Critical loop O(n) models are conjectured to be conformally invariant in the scaling limit. In this talk, we focus on connection probabilities for loop O(n) models in polygons.

Such probabilities can be predicted using two families of solutions to chordal Belavin–Polyakov–Zamolodchikov (BPZ) equations: Coulomb gas integrals and SLE pure partition functions. The conjecture is proved to be true for the critical Ising model, FK-Ising model, percolation, and uniform spanning tree.

Recent progress of radial BPZ equations will also be discussed.

Jacopo Borga

Title: Lattice Yang–Mills theory in the large N limit via random surfaces

Lattice Yang–Mills theories are important models in particle physics. They are defined on the d-dimensional lattice ℤᵈ using a group of matrices of dimension N, and Wilson loop expectations are the fundamental observables of these theories. Recently, Cao, Park, and Sheffield showed that Wilson loop expectations can be expressed as sums over certain embedded bipartite maps of any genus.

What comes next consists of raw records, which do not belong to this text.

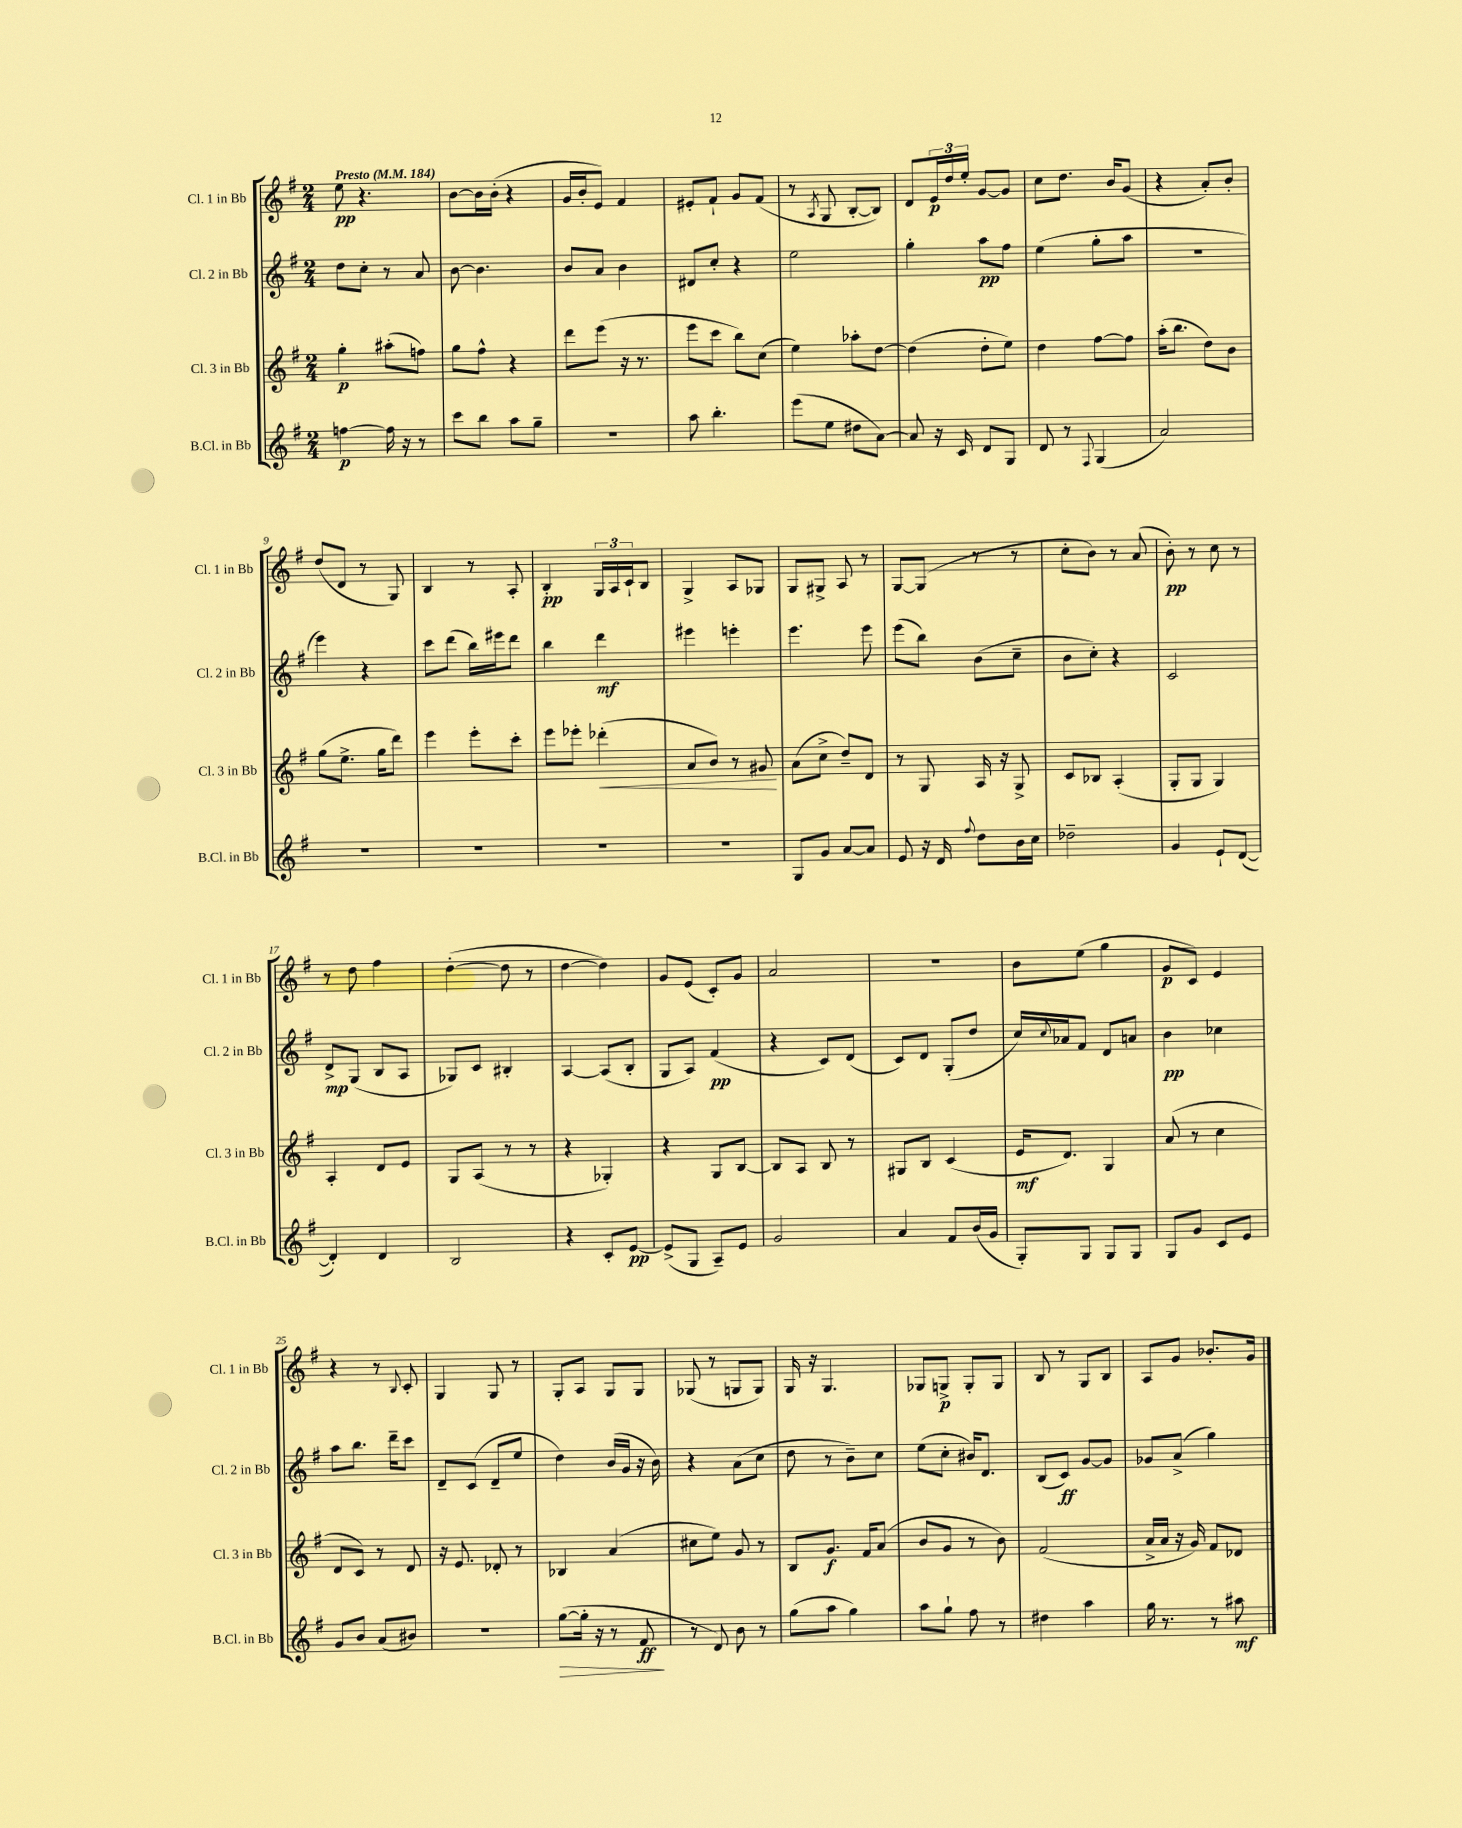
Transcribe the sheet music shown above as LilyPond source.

<<
\new StaffGroup <<
\new Staff = "s0" \with { instrumentName = "Cl. 1 in Bb" shortInstrumentName = "Cl. 1 in Bb" } {
    \clef treble \key g \major \numericTimeSignature \time 2/4 \tempo "Presto" 4 = 184
    e''8\pp r4. |
    b'8~ b'16 b'16-.( r4 |
    g'16 b'16-. e'8) fis'4 |
    eis'8-. fis'8-! g'8 fis'8( |
    r8 \acciaccatura { a8 } g8 b8~-. b8) |
    d'8 \tuplet 3/2 { e'16\p d''16 e''16-. } g'8~ g'8 |
    c''8 d''8. b'16 g'8( |
    r4 a'8-.) b'8-. |
    d''8( d'8 r8 g8) |
    b4 r8 a8-. |
    b4-.\pp \tuplet 3/2 { g16 a16 c'16-! } b8 |
    g4-> a8 ges8 |
    g8 gis8-> a8 r8 |
    g8~ g8( r8 r8 |
    c''8-. b'8) r8 a'8( |
    b'8-.\pp) r8 c''8 r8 |
    r8 d''8 fis''4 |
    d''4~-.( d''8 r8 |
    d''4~ d''4) |
    g'8 e'8( c'8-.) g'8 |
    a'2 |
    R2 |
    b'8 e''8( g''4 |
    g'8\p c'8) e'4 |
    r4 r8 \appoggiatura { b8 } c'8-. |
    g4 g8 r8 |
    g8-. a8 g8 g8 |
    ges8( r8 g8 g8) |
    g16 r16 g4. |
    ges8 g8->\p g8-. g8 |
    b8 r8 g8 b8 |
    a8 g'8 bes'8.-. g'16 \bar "|." |
}
\new Staff = "s1" \with { instrumentName = "Cl. 2 in Bb" shortInstrumentName = "Cl. 2 in Bb" } {
    \clef treble \key g \major \numericTimeSignature \time 2/4
    d''8 c''8-. r8 a'8 |
    b'8~ b'4. |
    b'8 a'8 b'4 |
    dis'8 c''8-. r4 |
    e''2 |
    g''4-. a''8\pp fis''8 |
    e''4( g''8-. a''8 |
    R2 |
    e'''4) r4 |
    c'''8 d'''8( b''16) eis'''16 d'''8 |
    b''4 d'''4\mf |
    eis'''4 e'''4-. |
    e'''4. e'''8 |
    e'''8( b''8) b'8( c''8-- |
    b'8 c''8-.) r4 |
    c'2 |
    d'8->\mp g8( b8 a8 |
    ges8) c'8 bis4-. |
    a4~ a8( b8-. |
    g8 a8) fis'4\pp( |
    r4 c'8) d'8( |
    c'8) d'8 g8-.( d''8 |
    c''16) \appoggiatura { c''8 } aes'16 fis'8 d'8 a'8 |
    b'4\pp ces''4 |
    a''8 b''8. d'''16-- c'''8 |
    d'8-- c'8( d'8-- e''8 |
    d''4) b'16( g'16 r16 b'16) |
    r4 a'8( c''8 |
    d''8 r8 b'8--) c''8 |
    e''8( c''8-. bis'16) d'8. |
    b8( c'8\ff) g'8~ g'8 |
    ges'8 a'8->( g''4) \bar "|." |
}
\new Staff = "s2" \with { instrumentName = "Cl. 3 in Bb" shortInstrumentName = "Cl. 3 in Bb" } {
    \clef treble \key g \major \numericTimeSignature \time 2/4
    g''4-.\p ais''8-.( f''8) |
    g''8 fis''8-^ r4 |
    d'''8 e'''8( r16 r8. |
    e'''8 c'''8 b''8) c''8( |
    e''4) aes''8-. d''8~ |
    d''4( d''8-. e''8) |
    d''4 fis''8~ fis''8 |
    a''16-.( b''8. d''8) b'8 |
    g''8( e''8.-> g''16 d'''8) |
    e'''4 e'''8-. c'''8-. |
    e'''8 ees'''8-. des'''4-.\<( |
    a'8 b'8) r8 gis'8\! |
    a'8( c''8-> d''8--) d'8 |
    r8 g8 a16 r16 g8-> |
    c'8 bes8 a4-.( |
    g8-. g8 g4) |
    a4-. d'8 e'8 |
    g8 a8( r8 r8 |
    r4 ges4-.) |
    r4 g8 b8~ |
    b8 a8 b8 r8 |
    gis8 b8 c'4( |
    e'16\mf d'8.) g4 |
    a'8( r8 c''4 |
    d'8 c'8) r8 d'8 |
    r16 e'8. des'8-. r8 |
    bes4 a'4( |
    cis''8 e''8) g'8 r8 |
    b8 g'8.\f fis'16 a'8( |
    b'8 g'8 r8 b'8) |
    fis'2( |
    a'16-> a'16 r16 g'16) fis'8 des'8 \bar "|." |
}
\new Staff = "s3" \with { instrumentName = "B.Cl. in Bb" shortInstrumentName = "B.Cl. in Bb" } {
    \clef treble \key g \major \numericTimeSignature \time 2/4
    f''4~\p f''16 r16 r8 |
    c'''8 b''8 a''8 g''8-- |
    r2 |
    a''8 b''4.-. |
    e'''8( e''8 dis''8 a'8~) |
    a'8 r16 c'16 d'8 g8 |
    d'8 r8 \appoggiatura { fis8 } g4( |
    a'2) |
    r2 |
    R2 |
    R2 |
    R2 |
    g8 g'8 a'8~ a'8 |
    e'8 r16 d'16 \appoggiatura { fis''8 } d''8 b'16 c''16 |
    des''2-- |
    g'4 e'8-! d'8~( |
    d'4-.) d'4 |
    b2 |
    r4 c'8-. e'8~\pp |
    e'8->( g8 a8--) e'8 |
    g'2 |
    a'4 fis'8 b'16( g'16 |
    g8-.) g8 g8 g8 |
    g8 g'8 c'8 e'8 |
    g'8 b'8 a'8( bis'8) |
    R2 |
    g''8~\>( g''16-. r16 r8 fis'8\ff\! |
    r8 d'8) b'8 r8 |
    g''8( a''8 g''4) |
    a''8 g''8-! fis''8 r8 |
    dis''4 a''4 |
    g''16 r8. r8 ais''8\mf \bar "|." |
}
>>
>>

Building on this novel approach, we prove in the strongly coupled regime:

  1. A rigorous formula in terms of embedded bipartite planar maps of Wilson loop expectations in the large N limit, in any dimension d.
  2. An exact computation of Wilson loop expectations in the large N limit, in dimension d = 2.

Similar results to the two aforementioned points were previously established by Chatterjee (2019) and Basu & Ganguly (2016), respectively. Our results offer simpler proofs and provide a new perspective on these significant quantities.

This work is a collaboration with Sky Cao and Jasper Shogren-Knaak, and the talk should be thought of as complementing Sky’s mini-course “Yang–Mills Theory: Random Surface Approach”.

Nikita Nekrasov

Title: Beyond Positive Measures: Nonperturbative QFT, Thimbles, and Localization

This will be an informal and speculative discussion of several nonperturbative issues in quantum field theory, with 4d Yang–Mills theory as the goal. I will emphasize the role of phases of functional integrals, Lefschetz thimbles and integration cycles, gauge fixing and the Gribov problem,lessons from equivariant localization and low dimensional lattice models. The goal is not to present a finished theory, but to suggest directions where probabilistic methods may need to go beyond positive measures and engage more directly with complex, oscillating, and geometrically organized path integrals.

Nikolay Barashkov

Title: Φ⁴₃ as a Markov field

Random fields which possess the Markov property have played an important role in the development of constructive field theory. They are related to their relativistic counterparts through Nelson reconstruction.

In this talk I will describe the Markov property of the Φ⁴ measure in three dimensions. We will also discuss the properties of its generator, i.e. the Φ⁴₃ Hamiltonian. This is based on joint work with T. Gunaratnam.

Raoul Santachiara

Title: Non-compactified Imaginary Liouville Field Theory

We focus on the problem of finding a path-integral definition of a CFT that extends compactified imaginary Liouville theory, in particular by providing correlation functions that do not vanish if Coulomb gas neutrality conditions are not satisfied.

Semyon Klevtsov

Title: Quantum Hall states on surfaces: recent progress and open questions

The quantum Hall effect is a striking phenomenon in condensed matter physics, exhibiting exact quantisation in macroscopic electron systems with imprecise characteristics. Its theoretical description leads to the concept of quasiparticles with exotic exchange statistics—neither bosonic nor fermionic—known as anyons, which are of central interest for topological quantum computation.

A key application of conformal field theory is that its conformal blocks furnish trial wave functions for quantum Hall states. Following the pioneering work of Laughlin (1983) and BPZ (1984), the theory of quantum Hall states developed alongside two-dimensional CFT.

I will talk about recent progress in QHE states on surfaces made in joint works with I. Burban, F. Dupont, and D. Zvonkine, and about remaining questions.